Projeto de neurociência nacional: do laboratório para a Web Summit

Mindreach é um dos dez projetos selecionados na categoria "Born from Knowledge" para ir à conferência em Lisboa

Imagine uns auscultadores com elétrodos que permitem ao utilizador controlar uma cadeira de rodas. Ou mesmo com uma bandolete ou um boné.
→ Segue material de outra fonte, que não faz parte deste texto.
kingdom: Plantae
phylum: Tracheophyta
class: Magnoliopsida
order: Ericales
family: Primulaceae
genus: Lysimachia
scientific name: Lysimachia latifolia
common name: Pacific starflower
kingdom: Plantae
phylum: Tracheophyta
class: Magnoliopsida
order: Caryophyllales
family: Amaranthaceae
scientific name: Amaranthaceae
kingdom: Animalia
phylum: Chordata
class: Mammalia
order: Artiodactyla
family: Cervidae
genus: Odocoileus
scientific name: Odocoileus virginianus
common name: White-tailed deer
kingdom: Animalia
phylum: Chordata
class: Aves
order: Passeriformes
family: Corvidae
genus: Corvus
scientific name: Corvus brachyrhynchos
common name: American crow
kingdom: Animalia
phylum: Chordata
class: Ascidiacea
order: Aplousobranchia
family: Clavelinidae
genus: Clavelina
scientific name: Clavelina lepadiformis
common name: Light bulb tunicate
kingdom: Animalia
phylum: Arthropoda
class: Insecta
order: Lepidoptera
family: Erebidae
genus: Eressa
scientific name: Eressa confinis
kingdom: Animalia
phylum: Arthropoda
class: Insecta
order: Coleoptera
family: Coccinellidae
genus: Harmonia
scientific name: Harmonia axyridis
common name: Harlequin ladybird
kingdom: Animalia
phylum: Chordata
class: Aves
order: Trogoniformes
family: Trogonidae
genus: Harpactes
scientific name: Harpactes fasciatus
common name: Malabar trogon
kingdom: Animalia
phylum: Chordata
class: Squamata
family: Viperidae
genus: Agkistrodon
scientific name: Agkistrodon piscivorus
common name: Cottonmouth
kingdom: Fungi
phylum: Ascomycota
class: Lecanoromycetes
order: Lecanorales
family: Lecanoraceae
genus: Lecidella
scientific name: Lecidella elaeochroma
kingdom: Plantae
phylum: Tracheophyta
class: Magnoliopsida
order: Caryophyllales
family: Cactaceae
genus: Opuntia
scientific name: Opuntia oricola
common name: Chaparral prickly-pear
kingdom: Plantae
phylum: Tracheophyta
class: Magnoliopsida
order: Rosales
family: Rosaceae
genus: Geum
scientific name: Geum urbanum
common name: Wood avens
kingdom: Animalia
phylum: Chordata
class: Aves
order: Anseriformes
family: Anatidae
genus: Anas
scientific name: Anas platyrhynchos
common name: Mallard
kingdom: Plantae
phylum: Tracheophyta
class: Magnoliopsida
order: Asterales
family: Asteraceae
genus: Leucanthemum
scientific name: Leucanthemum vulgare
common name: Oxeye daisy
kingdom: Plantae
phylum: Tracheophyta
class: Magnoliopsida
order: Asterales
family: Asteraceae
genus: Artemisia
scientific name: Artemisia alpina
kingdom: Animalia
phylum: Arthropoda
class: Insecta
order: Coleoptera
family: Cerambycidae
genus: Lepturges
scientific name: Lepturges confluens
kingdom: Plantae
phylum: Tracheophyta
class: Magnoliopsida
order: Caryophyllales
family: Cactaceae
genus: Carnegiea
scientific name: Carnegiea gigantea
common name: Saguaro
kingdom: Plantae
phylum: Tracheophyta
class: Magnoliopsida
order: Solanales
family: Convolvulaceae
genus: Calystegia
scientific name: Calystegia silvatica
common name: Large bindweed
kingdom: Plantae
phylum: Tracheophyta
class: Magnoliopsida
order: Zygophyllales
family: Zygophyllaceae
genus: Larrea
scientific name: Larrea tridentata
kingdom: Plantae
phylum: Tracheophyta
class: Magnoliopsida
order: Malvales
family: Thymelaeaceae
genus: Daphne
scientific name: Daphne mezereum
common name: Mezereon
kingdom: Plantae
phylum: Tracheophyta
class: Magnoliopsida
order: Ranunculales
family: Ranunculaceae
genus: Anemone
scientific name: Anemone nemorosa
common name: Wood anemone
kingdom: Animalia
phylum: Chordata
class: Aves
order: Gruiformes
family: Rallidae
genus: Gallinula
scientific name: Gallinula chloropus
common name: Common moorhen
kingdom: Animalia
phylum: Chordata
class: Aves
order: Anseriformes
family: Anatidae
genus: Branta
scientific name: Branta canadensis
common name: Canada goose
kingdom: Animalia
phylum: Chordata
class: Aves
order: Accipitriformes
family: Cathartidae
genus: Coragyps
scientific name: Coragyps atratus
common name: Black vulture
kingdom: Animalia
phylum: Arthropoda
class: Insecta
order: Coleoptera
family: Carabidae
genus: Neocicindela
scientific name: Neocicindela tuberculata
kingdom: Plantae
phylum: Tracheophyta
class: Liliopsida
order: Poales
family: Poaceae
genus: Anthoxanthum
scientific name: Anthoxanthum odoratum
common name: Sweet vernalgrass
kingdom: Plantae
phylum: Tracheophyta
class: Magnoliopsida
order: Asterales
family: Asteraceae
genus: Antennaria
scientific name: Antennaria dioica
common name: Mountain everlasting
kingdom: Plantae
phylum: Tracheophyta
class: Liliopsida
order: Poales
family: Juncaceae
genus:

A touca que hoje se vê no laboratório de neurociências da Fundação Champalimaud, em Lisboa, poderá transformar-se em qualquer um destes objetos, mantendo os elétrodos e o objetivo: usar a atividade cerebral para dar ordens a aparelhos.

O projeto chama-se Mindreach e integra a lista de vencedores da iniciativa governamental Born from Knowledge, que garante a participação de investigadores académicos na Web Summit, um dos maiores eventos internacionais de tecnologia e empreendedorismo, que vai decorrer de 7 a 10 de novembro, em Lisboa.

Nuno Loureiro é o porta-voz da equipa de quatro pessoas que, através de experiências, tem notado que quer ratinhos quer pessoas "conseguem modelar a atividade cerebral, ao mesmo tempo que estão a ter um aumento de controlo de uma determinada tarefa". Ou seja, a prática possibilita que as pessoas controlem uma pequena bola num jogo de computador, um drone ou um simulador de avião, como têm provado as experiências científicas feitas com a tal touca.

No futuro, com adereços mais práticos e estéticos, como a bandolete, uns auscultadores ou um boné, os usos podem ir desde o controlo de uma cadeira de rodas a uma aplicação em doenças como o défice de atenção. "Supostamente o aspeto final será o menos intrusivo possível e até o que se costuma dizer fashion, que pode passar por uns headset (auscultadores) ou uma espécie de uma bandolete ou até pode ser um boné, com quatro ou cinco elétrodos para fazer a recolha dos sinais cerebrais". A ideia é ter "um aparelho miniaturizado e sem necessidade de uso de gel". "No dia-a-dia e para o público em geral temos em vista uma aplicação para jogos", adianta Nuno Loureiro.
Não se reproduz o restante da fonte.